Winter in Egoli
Cape Town, in winter, is wet. Grey clouds, heavy with cold rain, roll over Table Mountain and hang low over the city. Storms stain the roads shiny black. Lawns become so lush that every blade of grass drips with green.
Johannesburg, in winter, dries out. Egoli lives up to it's name- place of gold- as the grass turns crisp and becomes golden, standing out brilliantly against the stark cloudless sky. The sky becomes overwhelming, so harsh that it reflects in blue hues in the concrete and brick of the city. To escape the cold, I had coffee in Melville at Service Station, my favorite coffee shop in Johannesburg (though that might not mean much as, admittedly, I know next to nothing of Johannesburg).
Following directional signs through the city, I eventually reached the Apartheid Museum. I pulled under the turreted entrance arch, sign reading: "Gold Reef City Theme Park and Casino- and Apartheid Museum." Walking from my car to the entrance, I was unsettled by the sound of screams- a disturbing sound installation meant to evoke the horrors of apartheid?- until I realized it was coming from the roller coaster at the amusement park that shares the property with the Apartheid Museum. The museum itself was designed a little like a theme park, with separate entrances for whites and non-whites meant to evoke the racial segregation. The exhibits curved through chainmetal and brick, past photos of domestic workers and Apartheid's architects. The archival video footage was particularly interesting. At a section on Afrikaner nationalism, they showed a 1930s film made to chronicle South Africa's history. Ships pulled into Table Bay, and a gallant Van Riebeek was greeted on shore by a group of kneeling, worshipping khoi-khoi. Another room featured footage of the ultimate right-wing reaction to the fall of apartheid, which manifested itself mainly in obese men dressing themselves in khaki and forming a militia. The museum was designed to tell two stories at once; of a people fighting and praying and dying for freedom, and of a group terrified to lose the way of life they felt they had earned.

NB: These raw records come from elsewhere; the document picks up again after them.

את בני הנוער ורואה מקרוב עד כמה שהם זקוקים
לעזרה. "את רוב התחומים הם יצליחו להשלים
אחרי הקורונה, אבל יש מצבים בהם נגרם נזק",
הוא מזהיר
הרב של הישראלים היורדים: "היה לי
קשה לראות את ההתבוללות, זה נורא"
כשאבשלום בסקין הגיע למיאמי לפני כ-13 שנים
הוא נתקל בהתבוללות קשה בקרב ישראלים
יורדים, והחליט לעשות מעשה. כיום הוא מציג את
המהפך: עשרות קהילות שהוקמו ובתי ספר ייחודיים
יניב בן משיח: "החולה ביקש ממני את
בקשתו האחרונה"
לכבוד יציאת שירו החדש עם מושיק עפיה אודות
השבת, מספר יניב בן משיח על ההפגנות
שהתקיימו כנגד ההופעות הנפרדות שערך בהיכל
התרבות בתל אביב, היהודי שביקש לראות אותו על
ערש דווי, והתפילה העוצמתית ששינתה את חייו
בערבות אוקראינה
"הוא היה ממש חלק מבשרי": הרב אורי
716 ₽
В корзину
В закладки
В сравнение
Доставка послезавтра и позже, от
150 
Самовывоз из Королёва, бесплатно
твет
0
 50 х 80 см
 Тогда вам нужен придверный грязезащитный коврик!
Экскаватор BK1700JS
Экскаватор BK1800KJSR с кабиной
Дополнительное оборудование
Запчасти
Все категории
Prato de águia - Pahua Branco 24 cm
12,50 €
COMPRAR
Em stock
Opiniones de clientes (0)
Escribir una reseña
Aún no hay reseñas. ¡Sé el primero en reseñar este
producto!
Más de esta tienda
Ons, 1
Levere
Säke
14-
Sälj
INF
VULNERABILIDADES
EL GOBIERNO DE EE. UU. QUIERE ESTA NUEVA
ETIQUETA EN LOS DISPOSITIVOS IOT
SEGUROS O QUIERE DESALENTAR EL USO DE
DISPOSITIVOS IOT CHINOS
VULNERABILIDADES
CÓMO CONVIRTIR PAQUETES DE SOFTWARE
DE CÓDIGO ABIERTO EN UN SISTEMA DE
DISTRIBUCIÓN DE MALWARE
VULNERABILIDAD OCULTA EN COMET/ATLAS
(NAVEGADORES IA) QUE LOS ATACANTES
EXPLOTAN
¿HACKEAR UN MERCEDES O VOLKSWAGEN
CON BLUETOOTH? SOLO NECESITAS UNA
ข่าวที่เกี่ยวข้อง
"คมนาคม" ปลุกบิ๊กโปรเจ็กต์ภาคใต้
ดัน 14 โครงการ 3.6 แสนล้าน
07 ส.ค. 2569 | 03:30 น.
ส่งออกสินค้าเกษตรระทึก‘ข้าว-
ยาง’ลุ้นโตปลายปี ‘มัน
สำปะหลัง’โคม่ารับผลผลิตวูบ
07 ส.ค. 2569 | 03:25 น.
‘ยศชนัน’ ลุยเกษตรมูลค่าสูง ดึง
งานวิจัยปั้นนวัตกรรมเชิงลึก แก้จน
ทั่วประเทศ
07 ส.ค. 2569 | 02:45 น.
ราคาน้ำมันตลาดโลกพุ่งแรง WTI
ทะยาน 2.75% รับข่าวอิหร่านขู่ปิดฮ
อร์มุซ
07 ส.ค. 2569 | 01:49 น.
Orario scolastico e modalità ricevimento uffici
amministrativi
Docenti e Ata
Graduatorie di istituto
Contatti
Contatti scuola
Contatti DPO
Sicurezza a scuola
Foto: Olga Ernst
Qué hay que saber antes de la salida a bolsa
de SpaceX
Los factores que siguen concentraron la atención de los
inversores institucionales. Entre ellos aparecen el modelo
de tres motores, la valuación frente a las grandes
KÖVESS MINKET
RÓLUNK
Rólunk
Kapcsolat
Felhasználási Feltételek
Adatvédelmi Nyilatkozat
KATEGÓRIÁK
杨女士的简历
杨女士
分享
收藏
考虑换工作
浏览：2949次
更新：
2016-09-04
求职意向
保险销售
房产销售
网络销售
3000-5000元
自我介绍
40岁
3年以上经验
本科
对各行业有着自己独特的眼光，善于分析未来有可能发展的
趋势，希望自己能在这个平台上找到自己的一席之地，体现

Leaving the Apartheid Museum, I looked out at the city skyline through the rides at Gold Reef City. I walked through the parking lot at Gold Reef City, which was of course much more full than the parking lot at the Apartheid Museum. It reminded me of something I had read in the apartheid museum: that in the face of apartheid, most people, white and black, chose to simply go on living, and to make the best of it that they could. Looking at the plaster statues of miners and crowds of children, I opted not to go to the themepark, but chose instead to pursue my own playground. I headed back to Melville, for lunch at the stylish 7th street cafe, Loft.